More about Tara Wynne

With an MA in English from Edinburgh University, Tara Wynne started her publishing career just a few doors down from Charles Dickens’ house in Bloomsbury – at Sheil Land Associates. She joined Curtis Brown UK in 1998 and moved to Curtis Brown Australia as a Literary Agent in January 2002. She represents a broad range of writers from commercial to literary fiction and non-fiction and children of all ages. She has just been appointed President of the Australian Literary Agents Association.

This interview was compiled by HNSA Marketing Coordinator, Lou Greene. Lou was winner of the HNSA First Pages Pitch in 2017 and she long-listed in the Richell Awards. Last year, as well as being short-listed in the HNSA short story competition, she was a recipient of an ASA Mentorship Award. Lou has an MA Modern History and has recently completed a dual timeline, novel manuscript. Find out more about Lou’s writing from her website, or connect with her via Instagram or Twitter.

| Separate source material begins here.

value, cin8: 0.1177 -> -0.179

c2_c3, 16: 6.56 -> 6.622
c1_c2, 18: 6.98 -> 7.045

The ARA Historical Novel Prize, for published historical novels by Australian and New Zealand authors, will be worth $30,000 to the winning author. With entries opening on May 1, it is a partnership between generous sponsor, the ARA Group, and the Historical Novel Society Australasia (HNSA), in association with the New England Writers’ Centre. HNSA is delighted and proud to introduce this initiative, which celebrates the diversity and strength of an increasingly popular and acclaimed genre.